2) Prolongs the investment process in Poland

According to the draft law, the proceeding before the President of the Office of Competition and Consumer Protection can last up to 240 days (60 days for the initial screening + 90 days for a decision after initiating an inspection proceeding + an additional 90 days in particularly complicated cases or when there is a reasonable probability of a threat to public order). Taking into consideration the dynamics of the investment market, such a long process can prevent non-EU companies from conducting any business transactions in Poland.

3) Affects all EU subsidiaries of non-EU companies

According to the draft law, an EU subsidiary with its parent company outside the EU is covered by the notification obligation. In practice, it means that for instance a U.S. company with significant business in Europe cannot acquire shares/stocks of a Polish company through its EU subsidiary without the prior consent of the President of the Office of Competition and Consumer Protection.

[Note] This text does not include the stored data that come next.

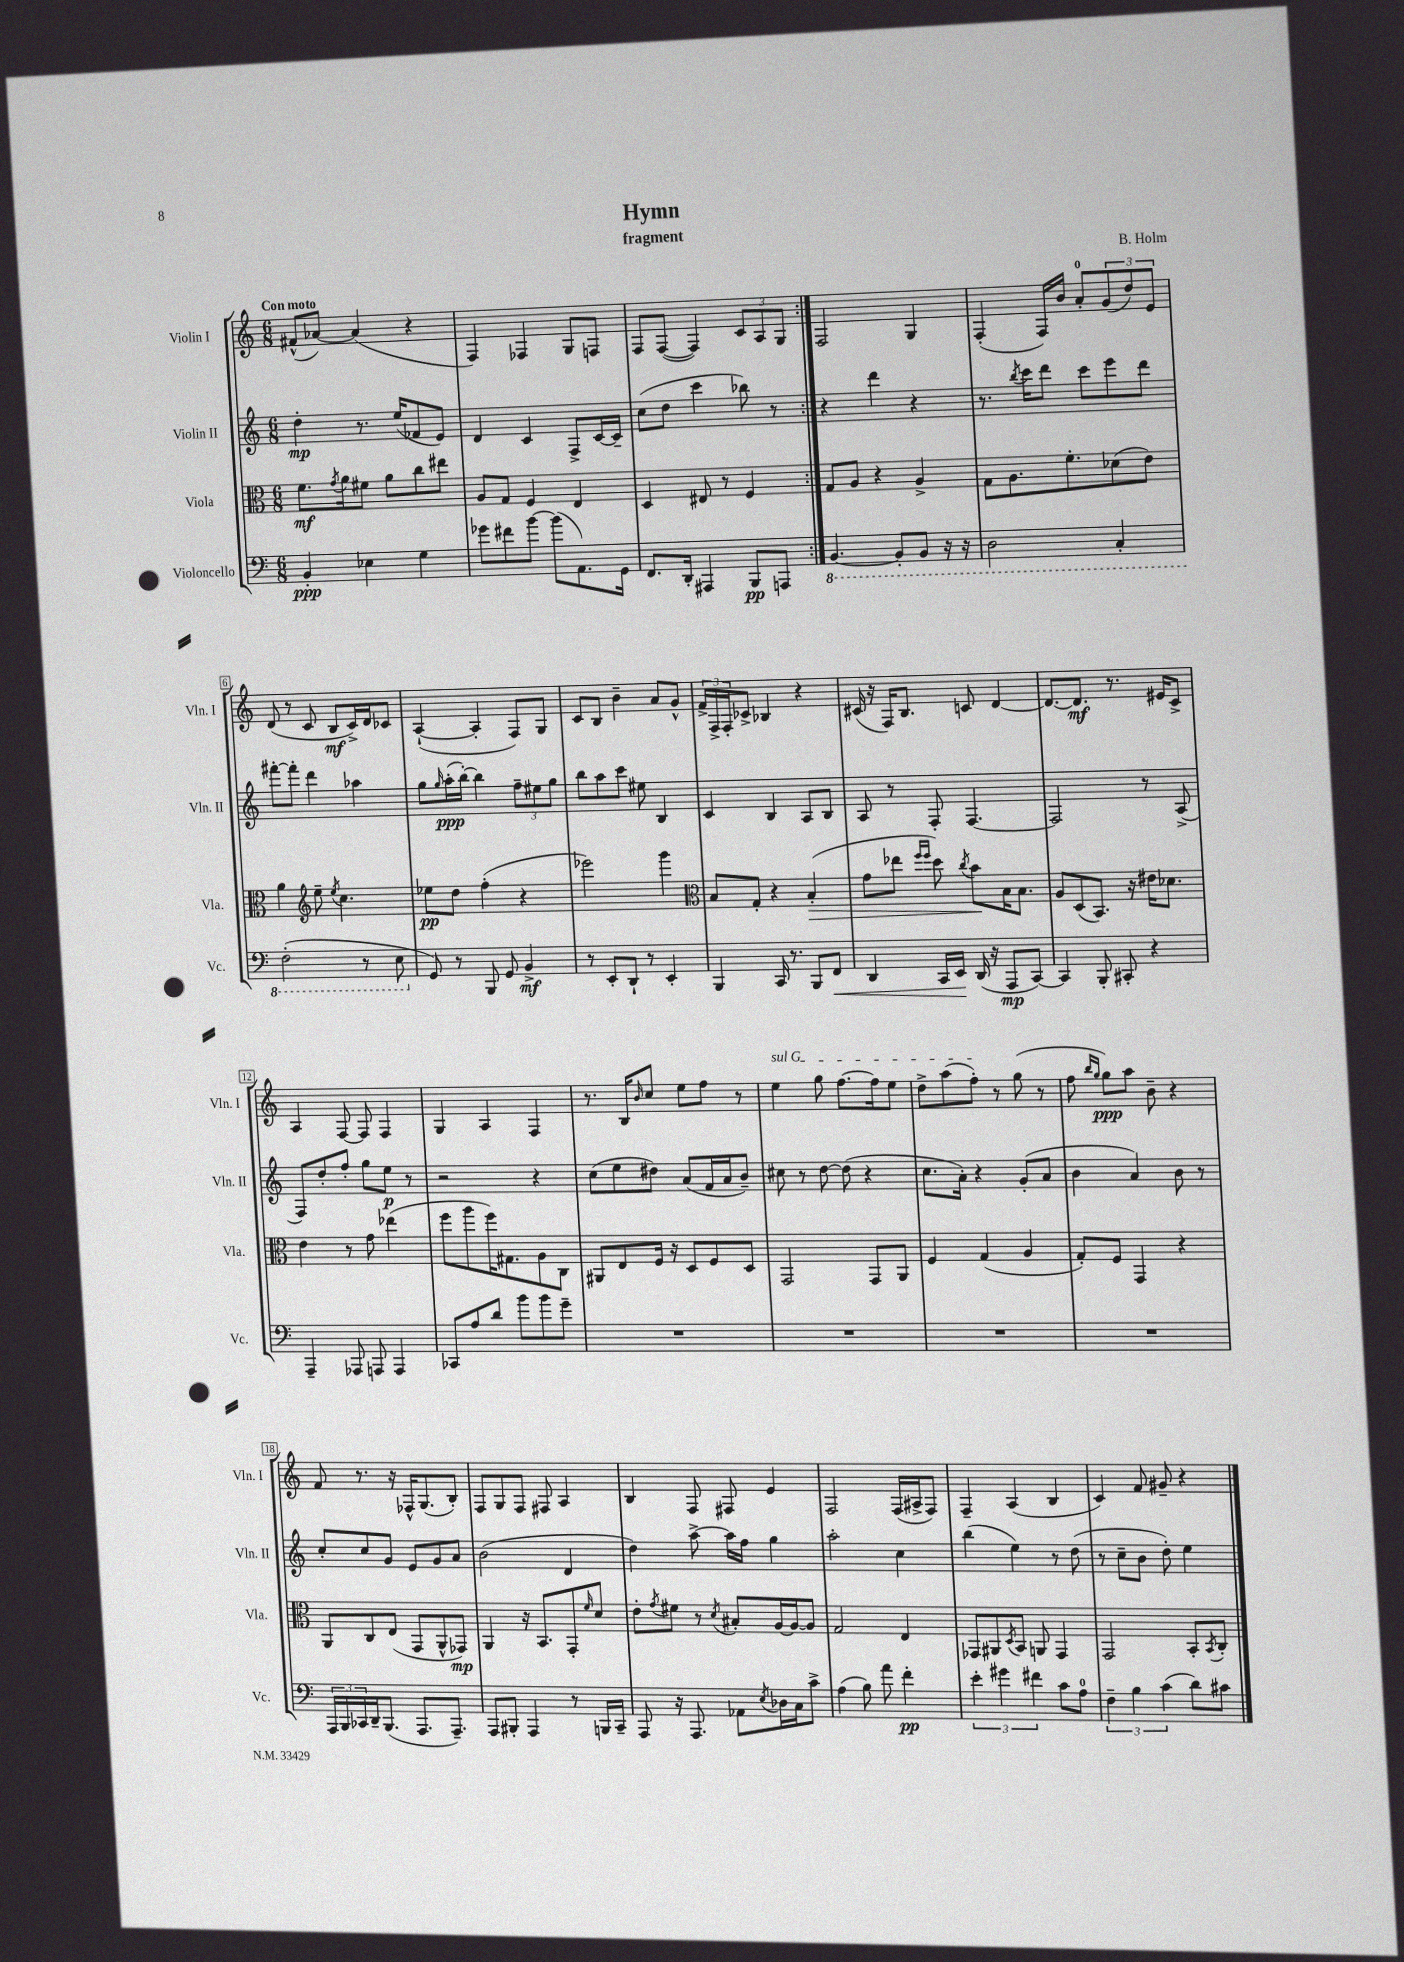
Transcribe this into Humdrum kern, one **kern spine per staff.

**kern	**dynam	**kern	**dynam	**kern	**dynam	**kern	**dynam
*part4	*part4	*part3	*part3	*part2	*part2	*part1	*part1
*staff4	*staff4	*staff3	*staff3	*staff2	*staff2	*staff1	*staff1
*I"Violoncello	*	*I"Viola	*	*I"Violin II	*	*I"Violin I	*
*I'Vc.	*	*I'Vla.	*	*I'Vln. II	*	*I'Vln. I	*
*clefF4	*	*clefC3	*	*clefG2	*	*clefG2	*
*k[]	*	*k[]	*	*k[]	*	*k[]	*
*M6/8	*	*M6/8	*	*M6/8	*	*M6/8	*
=1	=1	=1	=1	=1	=1	=1	=1
!	!	!	!	!	!	!LO:TX:a:B:t=Con moto	!
4BB'/	ppp	8.f\L	mf	4dd'\	mp	(8f#X^^/L	.
.	.	.	.	.	.	[8a-X/J)	.
.	.	8qg/	.	.	.	.	.
.	.	16a\k	.	.	.	.	.
4E-X\	.	8f#X\J	.	8.r	.	(4a-/]	.
.	.	8a\L	.	.	.	.	.
.	.	.	.	(16ee/KL	.	.	.
4G\	.	8cc\	.	8f-X/	.	4r	.
.	.	8ee#X\J	.	8e/J)	.	.	.
=2	=2	=2	=2	=2	=2	=2	=2
8g-X\L	.	8A/L	.	4d/	.	4F/)	.
8f#X\	.	8G/J	.	.	.	.	.
[8b\J	.	4F/	.	4c/	.	4F-X/	.
(8b\L]	.	.	.	.	.	.	.
8.AA\)	.	4E/	.	8F^/L	.	8G/L	.
.	.	.	.	[16c/L	.	8Fn/J	.
16GG\Jk	.	.	.	16c~/JJ]	.	.	.
=3	=3	=3	=3	=3	=3	=3	=3
8.FF/L	.	4D/	.	(8cc\L	.	8F/L	.
.	.	.	.	8dd\J	.	([8F/J	.
16DD'/Jk	.	.	.	.	.	.	.
4AAA#X/	.	8E#X/	.	4ccc\	.	4F/])	.
.	.	8r	.	.	.	.	.
8BBB/L	pp	4F/	.	8bb-X\)	.	12c/L	.
.	.	.	.	.	.	12A/	.
8AAAn/J	.	.	.	8r	.	.	.
.	.	.	.	.	.	12G/J	.
=4:|!	=4:|!	=4:|!	=4:|!	=4:|!	=4:|!	=4:|!	=4:|!
*8ba	*	*	*	*	*	*	*
[4.BBB/	.	8G/L	.	4r	.	2F/	.
.	.	8A/J	.	.	.	.	.
.	.	4r	.	4ddd\	.	.	.
8BBB'/L]	.	.	.	.	.	.	.
8BBB/J	.	4A^/	.	4r	.	4G/	.
16r	.	.	.	.	.	.	.
16r	.	.	.	.	.	.	.
=5	=5	=5	=5	=5	=5	=5	=5
2DD\	.	8G\L	.	8.r	.	(4F'/	.
.	.	8.A\	.	.	.	.	.
.	.	.	.	8qbb/	.	.	.
.	.	.	.	16ccc\KL	.	.	.
.	.	.	.	8ddd\J	.	16F/LL)	.
.	.	8.f'\	.	.	.	16b/JJ	.
.	.	.	.	8ccc\L	.	8a'/L	.
4CC'/	.	(8d-X\	.	8eee\	.	(12g/	.
.	.	.	.	.	.	12dd/)	.
.	.	8e\J)	.	8ddd\J	.	.	.
.	.	.	.	.	.	12e/J	.
!!LO:LB:g=z
=6	=6	=6	=6	=6	=6	=6	=6
(2FF'\	.	4a\	.	[8fff#X'\L	.	(8d/	.
.	.	.	.	8fff#'\J]	.	8r	.
*	*	*clefG2	*	*	*	*	*
.	.	8ee~\	.	4ddd\	.	8c/	.
.	.	8qee/	.	.	.	.	.
.	.	4.cc\	.	.	.	8B/L	mf
8r	.	.	.	4aa-X\	.	16c^/L)	.
.	.	.	.	.	.	16d/J	.
8EE\	.	.	.	.	.	8c-X/J	.
=7	=7	=7	=7	=7	=7	=7	=7
*X8ba	*	*	*	*	*	*	*
8GG/)	.	8ee-X\L	pp	8gg\L	.	([4A`/	.
.	.	.	.	16qqgg/	.	.	.
8r	.	8dd\J	.	(16aa'\L	ppp	.	.
.	.	.	.	[16bb'\JJ)	.	.	.
8BBB/	.	(4ff'\	.	4bb\]	.	4A'/]	.
8GG/	.	.	.	.	.	.	.
4BB^/	mf	4r	.	12ff~\L	.	8F/L)	.
.	.	.	.	12ee#X\	.	.	.
.	.	.	.	.	.	8G/J	.
.	.	.	.	12gg\J	.	.	.
=8	=8	=8	=8	=8	=8	=8	=8
8r	.	2eee-X\)	.	8bb\L	.	8c/L	.
8EE'/L	.	.	.	8aa\	.	8B/J	.
8DD`/J	.	.	.	8ccc\J	.	4b~\	.
8r	.	.	.	8ee#X\	.	.	.
4EE'/	.	4ggg\	.	4B/	.	8a/L	.
.	.	.	.	.	.	8g^^/J	.
=9	=9	=9	=9	=9	=9	=9	=9
*	*	*clefC3	*	*	*	*	*
4BBB/	.	8B/L	.	4c/	.	24f^/LL	.
.	.	.	.	.	.	24F^/	.
.	.	.	.	.	.	24F'/J	.
.	.	8G'/J	.	.	.	8c-X^/J	.
16CC/	.	4r	.	4B/	.	4B-X/	.
8.r	.	.	.	.	.	.	.
!	!	!	!LO:HP:b	!	!	!	!
8BBB/L	.	(4B'/	>	8A/L	.	4r	.
!	!LO:HP:b	!	!	!	!	!	!
8FF/J	<	.	.	8B/J	.	.	.
=10	=10	=10	=10	=10	=10	=10	=10
4DD/	.	8g\L	.	8A/	.	(16c#X/	.
.	.	.	.	.	.	16r	.
.	.	8ee-X\J	.	8r	.	16F/KL)	.
.	.	.	.	.	.	8.B/J	.
.	.	16qqff/LL	.	.	.	.	.
.	.	16qqff/JJ	.	.	.	.	.
16CC/LL	.	8dd\)	.	8F'/	.	.	.
16EE/JJ	.	.	.	.	.	.	.
.	.	8qcc/	.	.	.	.	.
(16DD/	[	8b\L	.	[4.F/	.	8cn/	.
16r	.	.	.	.	.	.	.
8AAA/L	mp	16B\K	]	.	.	[4d/	.
.	.	8.B\J	.	.	.	.	.
[8CC/J)	.	.	.	.	.	.	.
=11	=11	=11	=11	=11	=11	=11	=11
4CC/]	.	8A/L	.	2F/]	.	8.d/L_	.
.	.	(8D/	.	.	.	.	.
.	.	.	.	.	.	8.d/J]	mf
8BBB'/	.	8.BB/J)	.	.	.	.	.
8CC#X'/	.	.	.	.	.	8.r	.
.	.	16r	.	.	.	.	.
4r	.	16e#X\KL	.	8r	.	.	.
.	.	8.d-X\J	.	.	.	16e#X/KL	.
.	.	.	.	(8A^/	.	8c^/J	.
!!LO:LB:g=z
=12	=12	=12	=12	=12	=12	=12	=12
4AAA~/	.	4e\	.	8F/L)	.	4A/	.
.	.	.	.	8dd'/	.	.	.
8AAA-X/	.	8r	.	8ff'/J	.	[8F/	.
8AAAn/	.	8g\	.	8gg\L	.	8F/]	.
4AAA/	.	(4ee-X\	.	8ee\J	p	4F/	.
.	.	.	.	8r	.	.	.
=13	=13	=13	=13	=13	=13	=13	=13
8CC-X/L	.	8ff\L	.	2r	.	4G/	.
8A/	.	8aa\	.	.	.	.	.
8d/J	.	16ff\K)	.	.	.	4A/	.
.	.	8.G#X\	.	.	.	.	.
8b\L	.	.	.	.	.	.	.
8b\	.	8A\	.	4r	.	4F/	.
8g~\J	.	8C\J	.	.	.	.	.
=14	=14	=14	=14	=14	=14	=14	=14
2.r	.	8AA#X/L	.	(8cc\L	.	8.r	.
.	.	8E/	.	8ee\	.	.	.
.	.	.	.	.	.	16B/KL	.
.	.	.	.	.	.	16qqb/	.
.	.	16F/Jk	.	8dd#X\J)	.	8cc/J	.
.	.	16r	.	.	.	.	.
.	.	8D/L	.	(8a/L	.	8ee\L	.
.	.	8F/	.	16f/L	.	8ff\J	.
.	.	.	.	16a/J	.	.	.
.	.	8D/J	.	8b~/J)	.	8r	.
=15	=15	=15	=15	=15	=15	=15	=15
!	!	!	!	!	!	!LO:TX:a:i:t=sul G	!
2.r	.	2GG/	.	8cc#X\	.	4ee\	.
.	.	.	.	8r	.	.	.
.	.	.	.	[8dd\	.	8gg\	.
.	.	.	.	(8dd\]	.	[8.ff\L	.
.	.	8GG/L	.	4r	.	.	.
.	.	.	.	.	.	16ff\k]	.
.	.	8AA/J	.	.	.	8ee\J	.
=16	=16	=16	=16	=16	=16	=16	=16
2.r	.	4F/	.	8.cc\L	.	8dd^\L	.
.	.	.	.	.	.	(8aa\	.
.	.	.	.	16a'\Jk)	.	.	.
.	.	(4G/	.	4r	.	8ff'\J)	.
.	.	.	.	.	.	8r	.
.	.	4A/	.	(8g'/L	.	(8gg\	.
.	.	.	.	8a/J	.	8r	.
=17	=17	=17	=17	=17	=17	=17	=17
2.r	.	8G'/L)	.	4b\	.	8ff\	.
.	.	.	.	.	.	16qqbb/LL	.
.	.	.	.	.	.	16qqgg/JJ	.
.	.	8F/J	.	.	.	8gg\L)	ppp
.	.	4GG/	.	4a/)	.	8aa\J	.
.	.	.	.	.	.	8b~\	.
.	.	4r	.	8b\	.	4r	.
.	.	.	.	8r	.	.	.
!!LO:LB:g=z
=18	=18	=18	=18	=18	=18	=18	=18
24AAA/LL	.	8AA/L	.	8cc'/L	.	8f/	.
24BBB/	.	.	.	.	.	.	.
24CC-X/	.	.	.	.	.	.	.
16DD~/J	.	8C/	.	8cc/	.	8.r	.
(8.BBB/J	.	.	.	.	.	.	.
.	.	(8E/J	.	8g/J	.	.	.
.	.	.	.	.	.	16r	.
8.AAA/L	.	8GG/L	.	8e/L	.	16F-X^^/KL	.
.	.	.	.	.	.	(8.G/	.
.	.	8AA^^/	.	8g/	.	.	.
8.AAA~/J)	.	.	.	.	.	.	.
.	.	8GG-X/J)	mp	8a/J	.	8B'/J)	.
=19	=19	=19	=19	=19	=19	=19	=19
8AAA/L	.	4AA/	.	(2b\	.	8F/L	.
8BBB#X'/J	.	.	.	.	.	8G/	.
4AAA/	.	16r	.	.	.	8F/J	.
.	.	8.BB/L	.	.	.	.	.
.	.	.	.	.	.	8F#X/	.
8r	.	8GG'/	.	4d/	.	4A/	.
.	.	16qqf/	.	.	.	.	.
16BBBn/LL	.	8d/J	.	.	.	.	.
16CC~/JJ	.	.	.	.	.	.	.
=20	=20	=20	=20	=20	=20	=20	=20
8AAA/	.	8e'\L	.	4dd\)	.	4B/	.
.	.	8qg/	.	.	.	.	.
16r	.	8f#X\J	.	.	.	.	.
8.AAA/	.	.	.	.	.	.	.
.	.	8r	.	[8aa^\	.	8F/	.
.	.	8qd/	.	.	.	.	.
8AA-X\L	.	8B#X'/L	.	16aa\LL]	.	8F#X/	.
.	.	.	.	16ff\JJ	.	.	.
8qE/	.	.	.	.	.	.	.
16D-X\L	.	[16A/L	.	4gg\	.	4e/	.
16C\J	.	16A/J_	.	.	.	.	.
8c^\J	.	8A/J]	.	.	.	.	.
=21	=21	=21	=21	=21	=21	=21	=21
(4A\	.	2G/	.	2aa'\	.	2F/	.
8B\)	.	.	.	.	.	.	.
8a\	.	.	.	.	.	.	.
4f'\	pp	4E/	.	4cc\	.	(16F/LL	.
.	.	.	.	.	.	16A#X^/J	.
.	.	.	.	.	.	8F/J)	.
=22	=22	=22	=22	=22	=22	=22	=22
6e'\	.	8GG-X/L	.	(4bb\	.	4F~/	.
.	.	8AA#X/	.	.	.	.	.
6g#X\	.	.	.	.	.	.	.
.	.	8qD/	.	.	.	.	.
.	.	8BB/J	.	4ee\)	.	(4A/	.
6f#X\	.	.	.	.	.	.	.
.	.	8AAn/	.	.	.	.	.
8c\L	.	4GG-/	.	8r	.	4B/	.
8A\J	.	.	.	(8dd\	.	.	.
=23	=23	=23	=23	=23	=23	=23	=23
6F~\	.	2GG/	.	8r	.	4c/)	.
.	.	.	.	8cc~\L	.	.	.
6B\	.	.	.	.	.	.	.
.	.	.	.	8b\J	.	8f/	.
(6c\	.	.	.	.	.	.	.
.	.	.	.	8dd'\)	.	8g#X~/	.
8d\L)	.	8BB'/L	.	4ee\	.	4r	.
.	.	8qBB/	.	.	.	.	.
8c#X\J	.	8C'/J	.	.	.	.	.
==	==	==	==	==	==	==	==
*-	*-	*-	*-	*-	*-	*-	*-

4) Creates many legal ambiguities

It is not clear enough which entities are covered by the notification obligation in business practice. The catalog of “protected businesses” is extensive and goes beyond businesses being essential to national security, public health, and critical infrastructure.

5) Bears risk of huge fines or/and imprisonment

Breach of the proposed law (i.e. acquisition or gaining a significant interest or dominant position without submitting the notification to the President of the Office of Competition and Consumer Protection) is subject to a fine of up to PLN 100,000,000 (an extremely high fine cap in the Polish law) or imprisonment from 6 months up to 5 years, or both penalties jointly. In the context of the imprecise legal provisions in the draft law causing doubts about its applicability, the proposed penalties bear the risk of reporting every transaction involving U.S. companies to the President of the Office of Competition and Consumer Protection.